Karakteristik Orang Munafik dalam Al-Quran

MONITORDAY.COM - Menghindari upaya pembunuhan, berkat rahmat dan izin Allah, Nabi Muhammad berhijrah ke Madinah ditemani dengan sahabat setianya, Abu Bakar, bersembunyi selama tiga hari di Gua at-Thur yang gelap. Demikian Ibnu Hisyam mengungkapkan dalam Sirah jilid 1-2 halaman 486.
Hamidullah dalam The First Writen Constitution in the world menggambarkan bahwa kedatangan Nabi di Madinah diwarnai upacara kebesaran saat beliau tiba pada bulan rabiul awal, dimana seluruh jalan penuh dengan luapan ekspresi kegembiraan pantun dan syair.
Boleh jadi kegembiran ini didasarkan pada pengetahuan yang telah mereka peroleh dari kalangan ahli kitab yang tertulis dalam kitab taurat seperti yang di ungkapkan oleh Nabi Isa AS putra Maryam:
"Hai Bani Israil, sesungguhnya aku adalah utusan Allah kepadamu, membenarkan kitab sebelumku, yaitu Taurat, dan memberi khabar gembira dengan (datangnya) seorang Rasul yang akan datang sesudahku, yang namanya Ahmad (Muhammad)." (QS As-Shaf :6). Dengan demikian, Nabi yang datang di Madinah merupakan nabi yang telah dijanjikan oleh Allah.
Penduduk Madinah terdiri dari sebagian besar suku-suku orang Arab dan beberapa suku orang Yahudi. Aus dan Khazraj adalah suku terbesar di antara yang ada. Kedua suku itu terkait tali hubungan darah, kendati tak serasi dan sering kali terlibat konflik bersenjata.

_Cuplikan Data_:
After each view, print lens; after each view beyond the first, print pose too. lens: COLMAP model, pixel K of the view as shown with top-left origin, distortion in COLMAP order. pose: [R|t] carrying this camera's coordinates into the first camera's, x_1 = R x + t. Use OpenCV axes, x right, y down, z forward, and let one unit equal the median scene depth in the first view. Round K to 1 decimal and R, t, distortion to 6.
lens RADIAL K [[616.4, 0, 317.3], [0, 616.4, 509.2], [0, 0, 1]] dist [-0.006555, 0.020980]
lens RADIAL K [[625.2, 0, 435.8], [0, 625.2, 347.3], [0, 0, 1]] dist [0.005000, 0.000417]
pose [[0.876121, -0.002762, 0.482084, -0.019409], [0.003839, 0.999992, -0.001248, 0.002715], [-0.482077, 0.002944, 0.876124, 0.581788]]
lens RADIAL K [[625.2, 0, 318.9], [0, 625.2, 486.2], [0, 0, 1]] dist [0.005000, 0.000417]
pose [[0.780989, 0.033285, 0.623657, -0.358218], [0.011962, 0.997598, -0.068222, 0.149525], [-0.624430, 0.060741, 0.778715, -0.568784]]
--
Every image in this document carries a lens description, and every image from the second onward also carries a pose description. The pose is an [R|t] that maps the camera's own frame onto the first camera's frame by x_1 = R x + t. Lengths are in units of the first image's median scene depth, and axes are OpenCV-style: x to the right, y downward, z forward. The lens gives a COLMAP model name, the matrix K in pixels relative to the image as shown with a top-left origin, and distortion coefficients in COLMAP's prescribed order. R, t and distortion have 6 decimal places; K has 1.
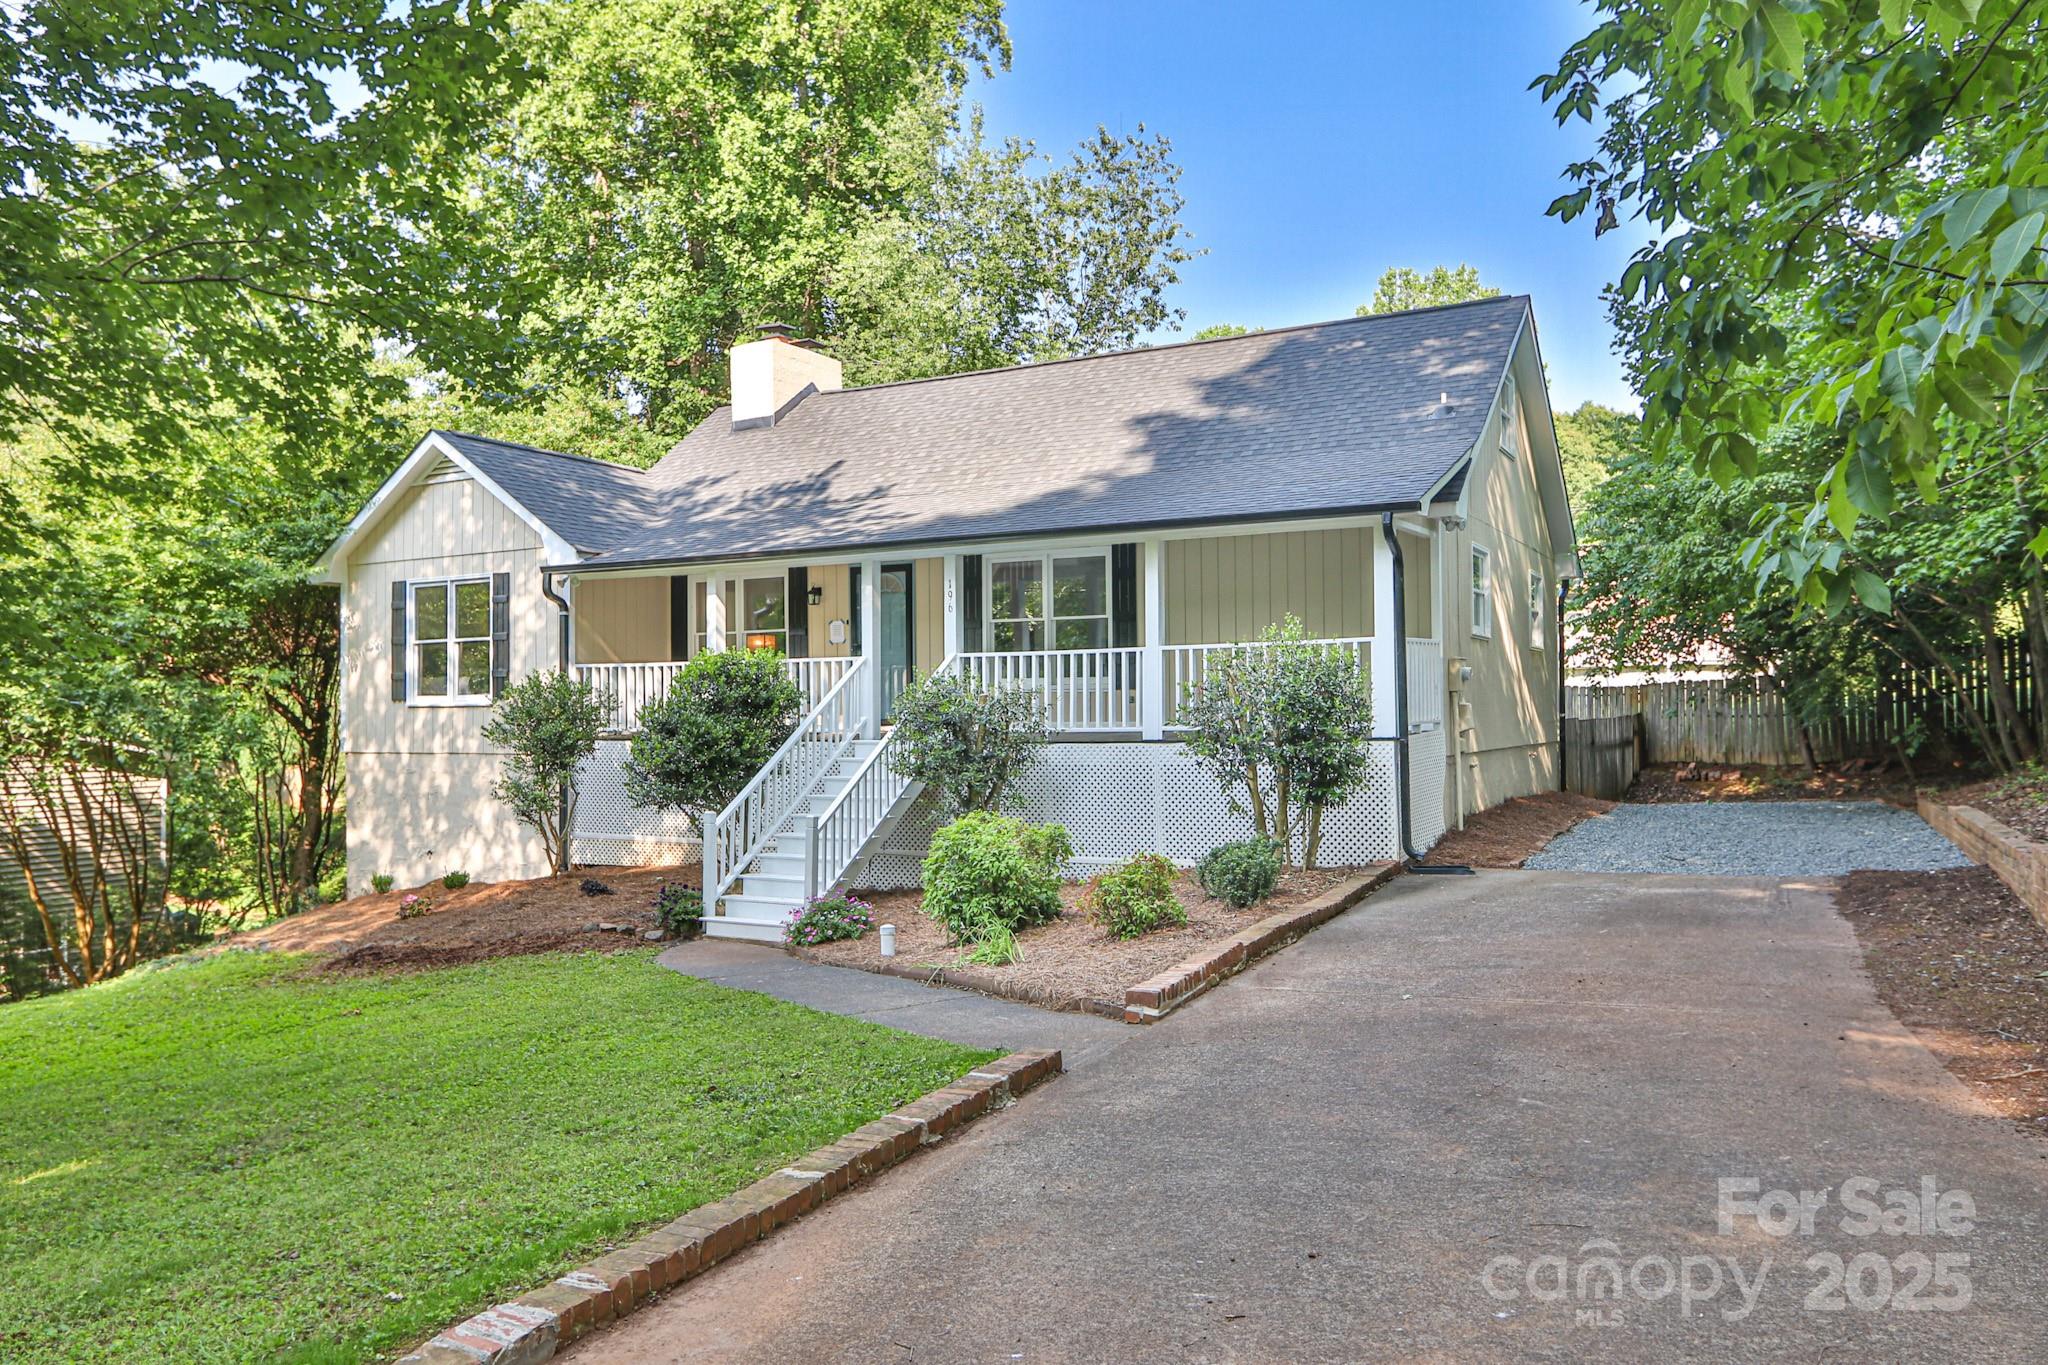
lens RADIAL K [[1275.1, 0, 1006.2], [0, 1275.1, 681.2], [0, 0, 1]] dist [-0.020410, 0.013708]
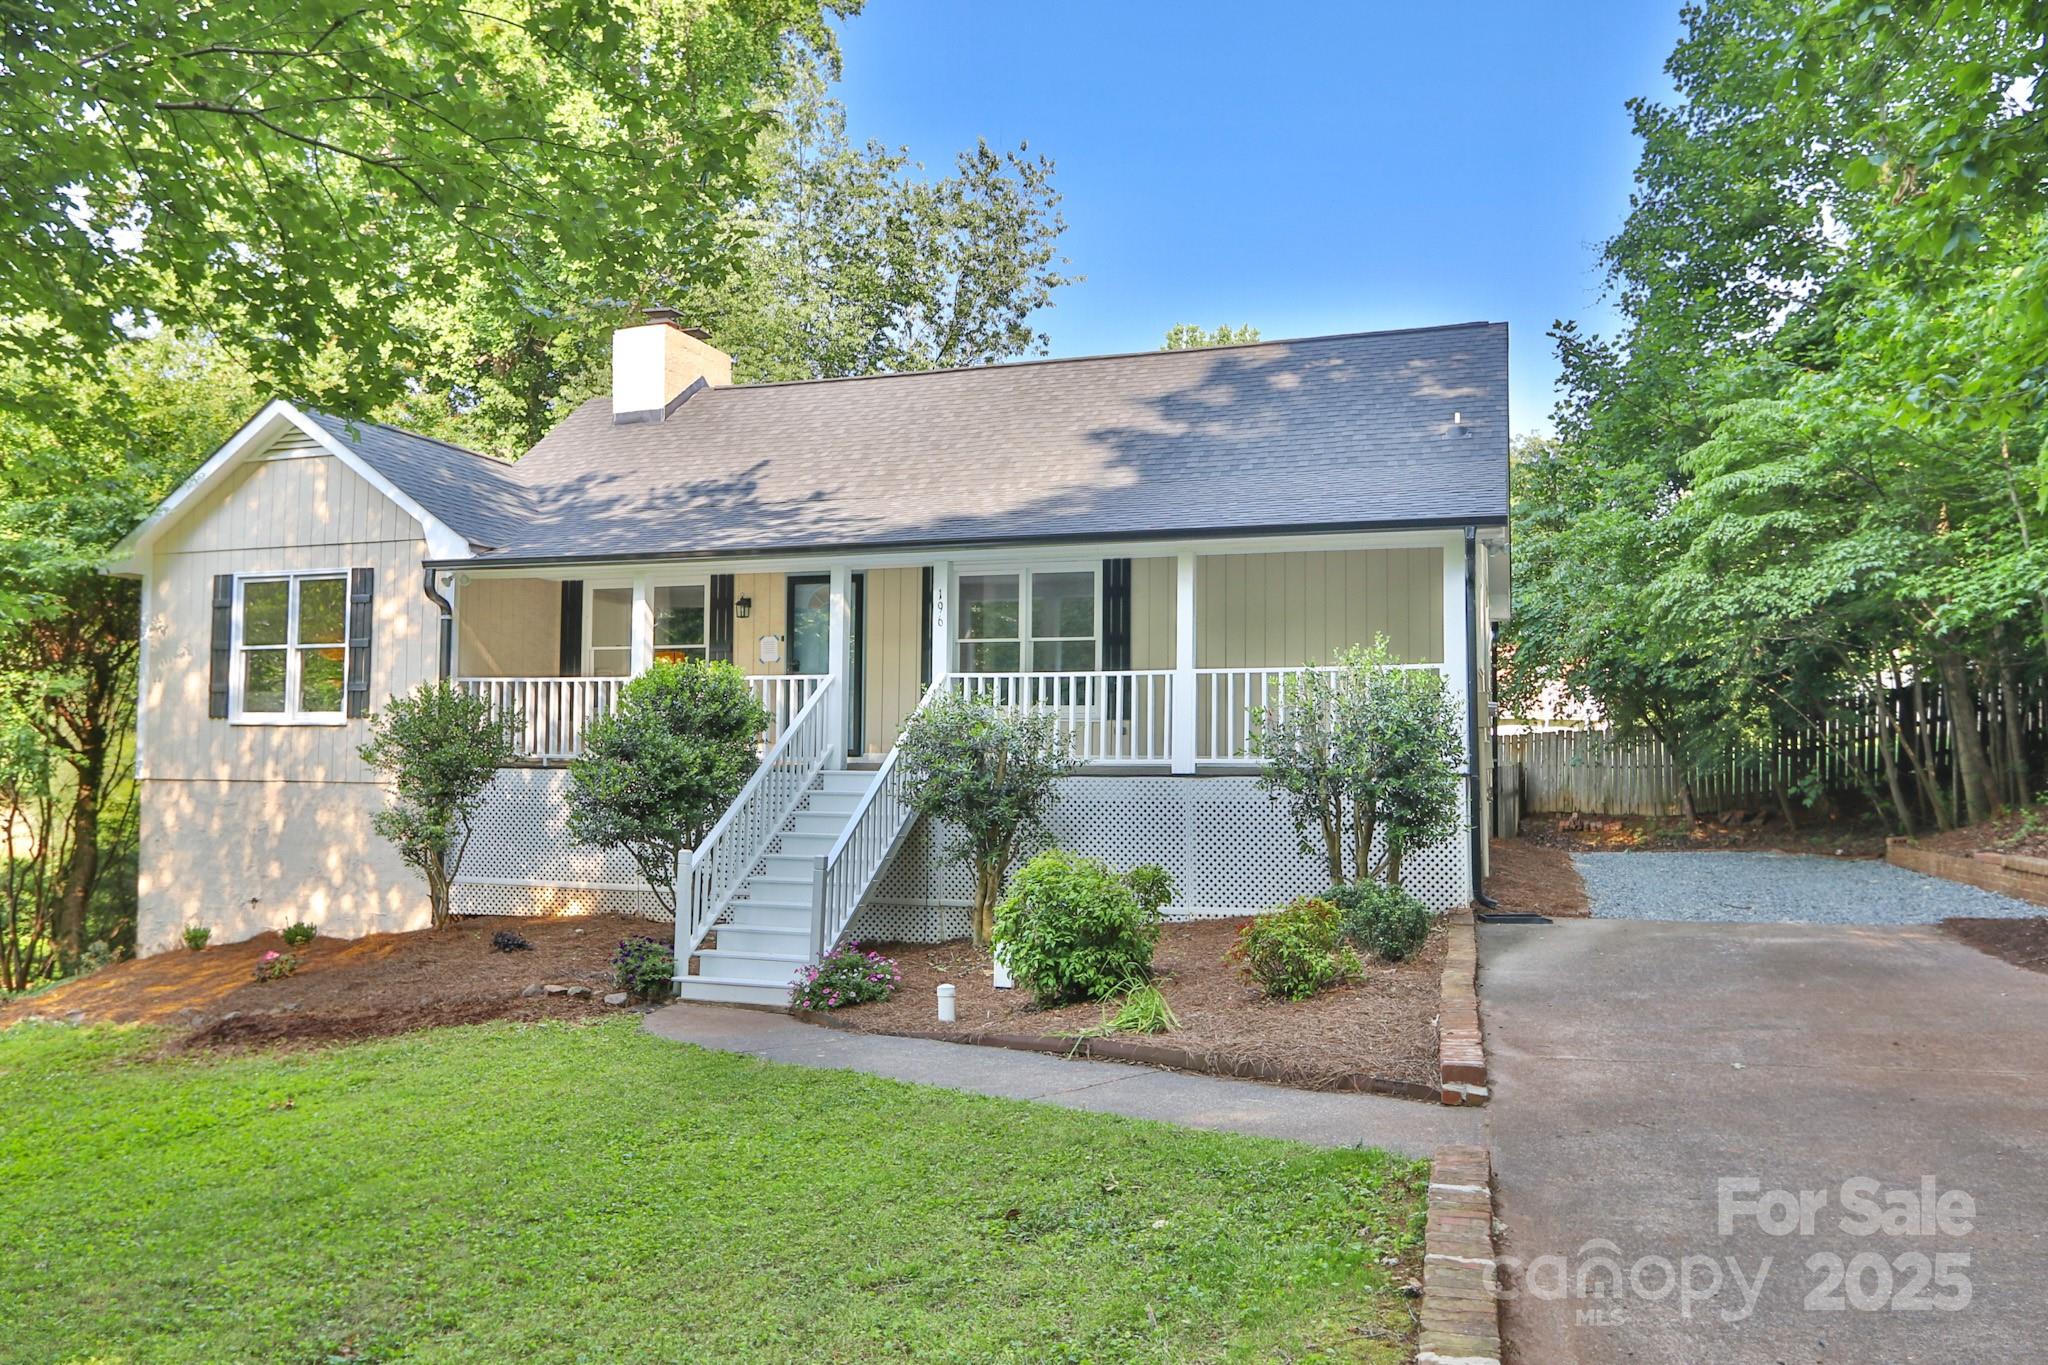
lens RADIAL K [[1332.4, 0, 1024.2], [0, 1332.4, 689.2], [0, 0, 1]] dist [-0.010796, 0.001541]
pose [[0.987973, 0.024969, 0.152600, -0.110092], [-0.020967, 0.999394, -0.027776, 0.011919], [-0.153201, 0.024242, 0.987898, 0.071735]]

_Latihan_: Teruskan artikel tentang karakteristik orang munafik dalam Al-Quran, dimulai tepat sesudah kalimat terakhir yang tercantum.

_Jawaban Tertulis_:
Orang-orang Yahudi selalu berubah sikap yang mengakibatkan keretakan di antara mereka. Kedatangan Nabi Muhammad telah mengobarkan minat pemeluk agama baru ke setiap rumah suku Aus dan Khazraj. (M.M Al A’zami The History of The Qur’anic Text [terjemahan]: 33).
Keberadaan Nabi Muhammad ini akhirnya memotivasi sebagian besar kalangan suku Aus dan Khazraj masuk Islam. Kedatangannya bukan hanya mempersatukan mereka dalam kehidupan biasa dan menyembuhkan penyakit permusuhan lama diantara suku Aus dan Khazraj, melainkan telah memberi kemulyaan dan cahaya kepada mereka.
Di samping itu, kehadiran Nabi Muhammad telah memunculkan pula anasir-anasir rendah yang digerogoti kedengkian. Bukan hanya dari sebagian penduduk asli, kedengkian ini muncul juga dari kalangan ahli kitab. Al Quran menggambarkan kedengkian mereka sebagai berikut:
“Banyak di antara Ahli Kitab menginginkan sekiranya mereka dapat mengembalikan kamu setelah kamu beriman, menjadi kafir kembali, karena rasa dengki dalam diri mereka, setelah kebenaran jelas bagi mereka. Maka maafkanlah dan berlapangdadalah, sampai Allah memberikan perintah-Nya. Sungguh, Allah Mahakuasa atas segala sesuatu.” (QS Al-Baqarah:109).
Kedengkian sebagian penduduk Madinah itu, timbul dari kalangan yang memiliki ambisi untuk berkuasa baik dari kalangan penduduk asli dengan tokohnya “Abdullah ibnu Ubay” maupun dari kalangan ahli kitab dengan tokohnya “Abdullah Ibnu Saba”. Dengan kedatangan Nabi Muhammad, harapan mereka untuk memegang kekuasan dan kepemimpinan di Madinah dengan memanfaatkan permusuhan dan kebencian golongan-golongan itu, sekarang sudah tidak ada lagi.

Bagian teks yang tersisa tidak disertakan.